Esta piedra no
me habla pero no se lo tengo en cuenta. No puedo reprochárselo, a pesar de no
tener la total certeza de que es incapaz de ello. No tiene cerebro, eso es
evidente, no hay nada parecido en su interior, pero nunca se sabe. La naturaleza
oculta misterios a contra corriente de lo que juzgamos razonable, y basado en
esta consideración, siento nacer en mí cierta animadversión hacia ella que
mucho me temo que no haga sino aumentar.
Me dicen que mi
necesidad de hablar sin parar está adquiriendo niveles enfermizos, pero no me
van a impedir hacerlo. Ellos sin duda tiene sus razones para opinar así, pero
yo también las tengo para no cerrar la boca, y deben hacer el mismo esfuerzo
que yo hago yo para comprender su mutismo. Después de todo tienen muchas
opciones para no oírme. Y los tapones en los oídos es la menor que se me
ocurre.
Esta tarde voy
por fin a ver una obra del teatro de vanguardia que al parecer hace furor en
Centroeuropa y en algunas regiones del lejano Oriente.
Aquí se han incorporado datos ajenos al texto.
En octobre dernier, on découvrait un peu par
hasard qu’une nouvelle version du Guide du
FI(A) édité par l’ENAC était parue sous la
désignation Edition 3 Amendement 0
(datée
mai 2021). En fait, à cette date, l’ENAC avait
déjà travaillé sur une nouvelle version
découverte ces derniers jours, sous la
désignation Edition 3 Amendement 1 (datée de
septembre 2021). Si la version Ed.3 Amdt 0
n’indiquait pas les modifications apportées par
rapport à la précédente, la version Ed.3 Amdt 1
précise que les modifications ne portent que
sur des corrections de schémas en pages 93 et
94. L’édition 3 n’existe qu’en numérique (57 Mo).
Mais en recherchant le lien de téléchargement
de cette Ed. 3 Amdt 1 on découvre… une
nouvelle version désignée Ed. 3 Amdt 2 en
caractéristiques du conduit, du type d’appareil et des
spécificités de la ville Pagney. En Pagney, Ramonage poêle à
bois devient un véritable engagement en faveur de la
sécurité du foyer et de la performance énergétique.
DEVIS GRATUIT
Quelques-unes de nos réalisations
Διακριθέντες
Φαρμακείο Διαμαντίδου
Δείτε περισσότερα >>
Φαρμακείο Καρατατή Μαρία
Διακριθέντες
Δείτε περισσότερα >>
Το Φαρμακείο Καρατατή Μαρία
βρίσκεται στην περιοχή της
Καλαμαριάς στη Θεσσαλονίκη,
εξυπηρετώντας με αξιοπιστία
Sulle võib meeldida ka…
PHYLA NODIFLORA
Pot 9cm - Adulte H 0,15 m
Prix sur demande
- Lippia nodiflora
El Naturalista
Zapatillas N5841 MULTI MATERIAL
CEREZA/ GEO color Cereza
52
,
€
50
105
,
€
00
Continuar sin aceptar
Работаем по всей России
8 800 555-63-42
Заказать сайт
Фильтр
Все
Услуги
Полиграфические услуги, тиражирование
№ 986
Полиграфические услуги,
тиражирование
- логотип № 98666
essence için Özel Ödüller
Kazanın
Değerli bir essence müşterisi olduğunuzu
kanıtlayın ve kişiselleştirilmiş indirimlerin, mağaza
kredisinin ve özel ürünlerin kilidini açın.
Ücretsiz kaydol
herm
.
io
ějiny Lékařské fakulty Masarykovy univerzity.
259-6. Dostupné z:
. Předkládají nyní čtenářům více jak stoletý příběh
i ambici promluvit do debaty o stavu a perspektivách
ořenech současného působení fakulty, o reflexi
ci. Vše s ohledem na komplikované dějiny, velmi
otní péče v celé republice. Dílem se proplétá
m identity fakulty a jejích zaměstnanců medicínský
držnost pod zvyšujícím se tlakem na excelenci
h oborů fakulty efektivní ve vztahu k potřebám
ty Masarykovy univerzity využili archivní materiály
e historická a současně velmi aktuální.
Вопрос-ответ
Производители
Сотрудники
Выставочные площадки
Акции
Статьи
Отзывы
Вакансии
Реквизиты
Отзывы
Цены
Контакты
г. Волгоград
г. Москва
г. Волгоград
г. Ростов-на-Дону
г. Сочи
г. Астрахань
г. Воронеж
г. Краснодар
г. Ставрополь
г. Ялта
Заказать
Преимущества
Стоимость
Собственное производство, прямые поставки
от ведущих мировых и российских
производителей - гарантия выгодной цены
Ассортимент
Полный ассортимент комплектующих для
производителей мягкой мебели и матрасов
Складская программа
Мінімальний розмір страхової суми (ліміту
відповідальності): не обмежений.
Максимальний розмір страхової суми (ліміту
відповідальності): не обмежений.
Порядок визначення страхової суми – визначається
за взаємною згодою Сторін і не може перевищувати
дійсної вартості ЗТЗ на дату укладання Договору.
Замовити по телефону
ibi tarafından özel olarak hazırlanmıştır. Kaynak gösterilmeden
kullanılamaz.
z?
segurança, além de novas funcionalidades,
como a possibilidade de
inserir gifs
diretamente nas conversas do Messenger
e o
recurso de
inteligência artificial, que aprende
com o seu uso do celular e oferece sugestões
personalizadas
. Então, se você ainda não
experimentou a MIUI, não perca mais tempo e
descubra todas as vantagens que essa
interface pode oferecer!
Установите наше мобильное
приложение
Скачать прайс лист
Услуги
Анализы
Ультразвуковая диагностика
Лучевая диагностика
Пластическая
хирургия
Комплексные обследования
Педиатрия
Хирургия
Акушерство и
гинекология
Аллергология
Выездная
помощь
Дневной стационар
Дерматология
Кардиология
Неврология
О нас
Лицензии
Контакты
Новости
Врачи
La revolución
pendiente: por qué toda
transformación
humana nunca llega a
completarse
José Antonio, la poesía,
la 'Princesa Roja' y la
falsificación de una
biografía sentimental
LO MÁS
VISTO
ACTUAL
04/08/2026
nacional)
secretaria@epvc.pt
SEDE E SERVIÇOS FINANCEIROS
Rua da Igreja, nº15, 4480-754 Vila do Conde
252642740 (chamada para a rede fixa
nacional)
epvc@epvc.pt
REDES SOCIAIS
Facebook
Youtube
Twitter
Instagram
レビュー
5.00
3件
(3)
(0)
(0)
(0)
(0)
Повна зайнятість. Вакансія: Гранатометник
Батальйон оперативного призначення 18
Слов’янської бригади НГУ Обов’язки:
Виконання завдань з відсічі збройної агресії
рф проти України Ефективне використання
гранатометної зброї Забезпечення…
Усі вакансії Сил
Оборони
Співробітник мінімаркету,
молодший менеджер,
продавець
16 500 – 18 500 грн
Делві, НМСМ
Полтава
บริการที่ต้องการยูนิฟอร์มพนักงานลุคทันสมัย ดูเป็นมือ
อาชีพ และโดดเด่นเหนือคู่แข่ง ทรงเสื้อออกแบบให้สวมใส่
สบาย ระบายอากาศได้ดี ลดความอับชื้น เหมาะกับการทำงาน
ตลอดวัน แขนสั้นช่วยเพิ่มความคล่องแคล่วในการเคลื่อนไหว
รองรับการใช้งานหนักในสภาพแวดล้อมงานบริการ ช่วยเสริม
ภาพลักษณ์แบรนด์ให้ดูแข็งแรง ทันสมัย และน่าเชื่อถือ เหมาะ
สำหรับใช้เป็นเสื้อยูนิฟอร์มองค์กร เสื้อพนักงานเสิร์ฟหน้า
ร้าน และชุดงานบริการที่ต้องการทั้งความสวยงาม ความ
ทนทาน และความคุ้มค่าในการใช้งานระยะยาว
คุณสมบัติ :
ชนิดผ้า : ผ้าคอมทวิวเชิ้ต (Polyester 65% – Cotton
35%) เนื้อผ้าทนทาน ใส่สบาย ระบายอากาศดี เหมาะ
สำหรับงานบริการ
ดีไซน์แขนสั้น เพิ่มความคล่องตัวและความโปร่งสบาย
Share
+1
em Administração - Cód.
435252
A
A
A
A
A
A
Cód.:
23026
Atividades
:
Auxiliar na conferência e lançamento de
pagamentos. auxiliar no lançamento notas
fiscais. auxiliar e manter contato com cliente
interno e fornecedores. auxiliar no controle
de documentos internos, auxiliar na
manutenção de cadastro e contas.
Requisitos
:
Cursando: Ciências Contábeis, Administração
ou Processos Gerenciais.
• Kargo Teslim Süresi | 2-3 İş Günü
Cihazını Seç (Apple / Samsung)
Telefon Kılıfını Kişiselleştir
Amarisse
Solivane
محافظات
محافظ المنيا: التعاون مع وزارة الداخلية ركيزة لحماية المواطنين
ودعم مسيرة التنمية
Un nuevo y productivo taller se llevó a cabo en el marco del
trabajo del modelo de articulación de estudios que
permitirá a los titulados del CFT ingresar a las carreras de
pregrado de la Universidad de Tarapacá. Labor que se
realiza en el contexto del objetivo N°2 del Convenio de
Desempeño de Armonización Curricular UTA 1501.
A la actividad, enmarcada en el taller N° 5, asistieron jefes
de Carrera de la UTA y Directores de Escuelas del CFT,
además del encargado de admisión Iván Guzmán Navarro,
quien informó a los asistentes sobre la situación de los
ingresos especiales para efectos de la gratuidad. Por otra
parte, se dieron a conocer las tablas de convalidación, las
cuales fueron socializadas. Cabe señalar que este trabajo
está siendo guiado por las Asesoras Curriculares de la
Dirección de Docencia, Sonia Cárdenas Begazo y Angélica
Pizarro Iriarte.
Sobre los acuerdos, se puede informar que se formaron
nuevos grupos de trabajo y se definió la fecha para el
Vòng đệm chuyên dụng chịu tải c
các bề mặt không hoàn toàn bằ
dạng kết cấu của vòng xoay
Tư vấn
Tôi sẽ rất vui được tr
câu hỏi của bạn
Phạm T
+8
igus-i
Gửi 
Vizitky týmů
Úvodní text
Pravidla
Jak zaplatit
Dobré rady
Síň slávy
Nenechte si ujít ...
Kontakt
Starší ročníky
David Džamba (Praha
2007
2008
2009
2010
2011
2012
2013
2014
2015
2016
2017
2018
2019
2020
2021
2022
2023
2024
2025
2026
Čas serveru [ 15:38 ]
Se trata de unos
individuos (hombres y mujeres) cuya actuación consiste en imitar al público que
los contempla hasta en sus mínimos detalles, de tal manera que este (del que yo
formaré parte esta tarde) tenga la impresión de hallarse ante un espejo. Voy
disfrazado de avestruz, y no creo que el elenco de la compañía que nos visita
esté preparado para ello, a no ser que alguien esconda la cabeza, claro está (al
parecer valen las metáforas).
Salgo a la calle
y enseguida me llaman: “oye, tú, hola, buenas…” Toda esa retahíla de palabras y
expresiones al uso que se emplean cuando hay mucha confianza. Me llaman, es
cierto, pero nunca me nombran, como si tal cosa les infundiera un temor
incomprensible o un miedo cerval, lo que es posible que mitiguen acudiendo a
tales subterfugios. O quizás sucede todo lo contrario, y mi nombre más que
pavor les provoque un ataque de risa, a la que no podrían hurtarse una vez
dicho. Claro que ahora que lo pienso, ni yo mismo recuerdo si tengo un nombre
verdadero o solo soy una amalgama de letras que no vale la pena pronunciar.
Se me reprocha
el mero hecho de ser quien soy, como si una vez constituido en un sólido (con
todos los matices que se quiera), uno tuviese la capacidad de hacer flap y
convertirse en otra cosa. Aunque, bien pensado, no pierdo nada por intentarlo y
convertido en un okapi o un casuario, llevar una vida plena de sentido en la
selva africana o la fronda australiana. Nunca se sabe.